# Fairmile on fire



## Newage (Jul 26, 2011)

Hi all
Just passed fairmile asylum and it looks like there
Is one hell of a fire there

Cheers newage


----------



## mookster (Jul 26, 2011)

Shit!!!! Hope that's not the case!!!


----------



## klempner69 (Jul 26, 2011)

Thats probably the parts they didnt want to keep but were told to!


----------



## Newage (Jul 26, 2011)

All looked ok at 05:50 this morning any body local that can
Find out what was burning last night would be a help


----------



## night crawler (Jul 26, 2011)

Strange I never heard any fire engines?
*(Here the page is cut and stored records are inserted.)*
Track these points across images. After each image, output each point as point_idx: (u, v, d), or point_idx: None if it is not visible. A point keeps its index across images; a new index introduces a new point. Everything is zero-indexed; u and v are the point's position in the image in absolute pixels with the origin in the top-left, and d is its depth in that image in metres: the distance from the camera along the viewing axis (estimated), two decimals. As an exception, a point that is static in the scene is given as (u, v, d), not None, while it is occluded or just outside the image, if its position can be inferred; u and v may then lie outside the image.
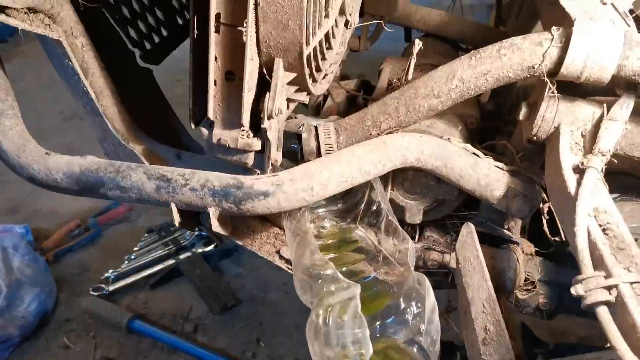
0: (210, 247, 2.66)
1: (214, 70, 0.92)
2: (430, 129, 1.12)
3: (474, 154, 1.08)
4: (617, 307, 0.77)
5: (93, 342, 2.30)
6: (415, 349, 0.92)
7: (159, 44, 1.26)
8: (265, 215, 1.19)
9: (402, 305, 0.97)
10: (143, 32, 1.23)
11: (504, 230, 1.18)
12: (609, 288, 0.77)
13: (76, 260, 2.74)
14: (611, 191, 1.10)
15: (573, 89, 0.99)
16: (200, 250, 2.64)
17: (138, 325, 2.30)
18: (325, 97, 1.48)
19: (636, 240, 1.01)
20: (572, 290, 0.86)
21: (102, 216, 2.93)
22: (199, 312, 2.41)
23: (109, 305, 2.38)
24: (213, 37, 0.89)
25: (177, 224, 0.96)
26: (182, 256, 2.62)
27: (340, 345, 0.82)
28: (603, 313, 0.77)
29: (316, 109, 1.47)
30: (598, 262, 0.80)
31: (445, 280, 1.26)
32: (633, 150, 0.94)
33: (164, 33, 1.29)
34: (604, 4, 0.88)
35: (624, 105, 0.89)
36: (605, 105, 0.92)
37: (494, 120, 1.35)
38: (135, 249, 2.70)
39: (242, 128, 0.96)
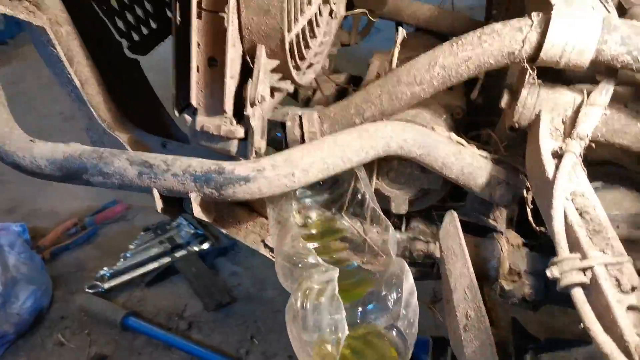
0: (207, 246, 2.67)
1: (197, 57, 0.92)
2: (416, 118, 1.12)
3: (458, 143, 1.08)
4: (592, 289, 0.77)
5: (88, 339, 2.30)
6: (394, 333, 0.92)
7: (147, 35, 1.28)
8: (251, 204, 1.20)
9: (383, 292, 0.97)
10: (131, 23, 1.24)
11: (489, 220, 1.18)
12: (583, 270, 0.77)
13: (73, 258, 2.75)
14: (596, 180, 1.11)
15: (558, 78, 0.99)
16: (196, 249, 2.65)
17: (133, 323, 2.30)
18: (315, 90, 1.49)
19: (617, 227, 1.02)
20: (548, 273, 0.86)
21: (99, 215, 2.94)
22: (194, 310, 2.41)
23: (104, 303, 2.38)
24: (195, 23, 0.90)
25: (159, 210, 0.97)
26: (178, 254, 2.62)
27: (316, 329, 0.82)
28: (578, 294, 0.77)
29: (306, 103, 1.48)
30: (574, 245, 0.80)
31: (432, 271, 1.26)
32: (613, 136, 0.95)
33: (153, 25, 1.30)
34: (583, -11, 0.88)
35: (604, 91, 0.89)
36: (585, 91, 0.93)
37: (487, 114, 1.35)
38: (132, 247, 2.70)
39: (225, 115, 0.97)
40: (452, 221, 1.06)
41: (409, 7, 1.58)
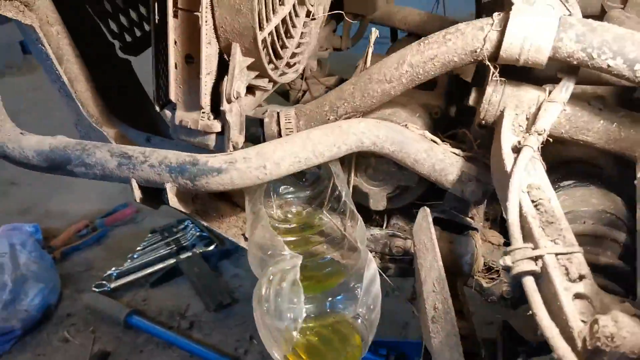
0: (211, 248, 2.72)
1: (174, 54, 0.97)
2: (392, 117, 1.16)
3: (432, 140, 1.11)
4: (542, 277, 0.79)
5: (92, 336, 2.37)
6: (360, 322, 0.95)
7: (140, 37, 1.33)
8: (234, 199, 1.24)
9: (352, 283, 1.00)
10: (124, 25, 1.30)
11: (466, 218, 1.21)
12: (535, 259, 0.79)
13: (82, 258, 2.83)
14: (570, 178, 1.13)
15: (530, 78, 1.02)
16: (200, 251, 2.70)
17: (136, 321, 2.36)
18: (306, 92, 1.53)
19: (584, 223, 1.03)
20: (501, 261, 0.88)
21: (109, 217, 3.03)
22: (195, 310, 2.46)
23: (109, 301, 2.45)
24: (172, 22, 0.94)
25: (137, 200, 1.01)
26: (182, 256, 2.68)
27: (278, 313, 0.85)
28: (528, 283, 0.79)
29: (296, 104, 1.52)
30: (528, 235, 0.82)
31: (411, 267, 1.28)
32: (577, 133, 0.97)
33: (146, 28, 1.36)
34: (544, -11, 0.91)
35: (564, 88, 0.92)
36: (547, 89, 0.95)
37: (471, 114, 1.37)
38: (139, 248, 2.78)
39: (202, 110, 1.02)
40: (424, 217, 1.09)
41: (399, 12, 1.62)
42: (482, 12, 1.60)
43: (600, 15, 1.26)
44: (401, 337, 2.26)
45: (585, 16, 1.28)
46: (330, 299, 1.01)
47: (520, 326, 1.18)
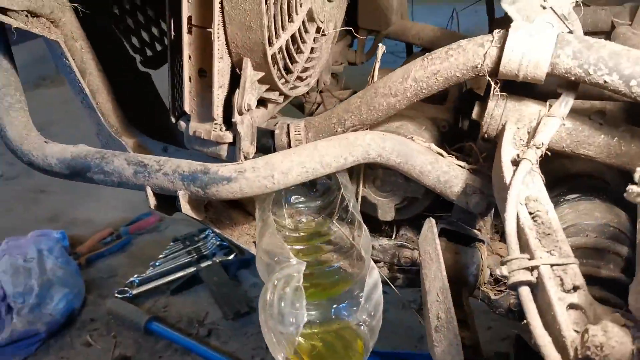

Might take a little while but I can find out.


----------



## night crawler (Jul 26, 2011)

Yes there was but it was not the main building.


----------



## mookster (Jul 26, 2011)

That's a relief...might pop down there myself to see what's what


----------



## night crawler (Jul 26, 2011)

I'd leave it, the police are down there at the moment you could end up getting arested for acting suspiciously.


----------



## mookster (Jul 26, 2011)

Popped down for a look - turns out the fire was confined to some of the new build homes on the far right corner of the site - I saw the police doing their stuff and spoke to one of the builders hanging around by the entrance, he seemed as relieved as I was that the main block was untouched.


----------



## night crawler (Jul 26, 2011)

Link to the OXford Mail
http://www.oxfordmail.co.uk/news/9159690.Firefighters_tackle_blaze_at_old_hospital/


----------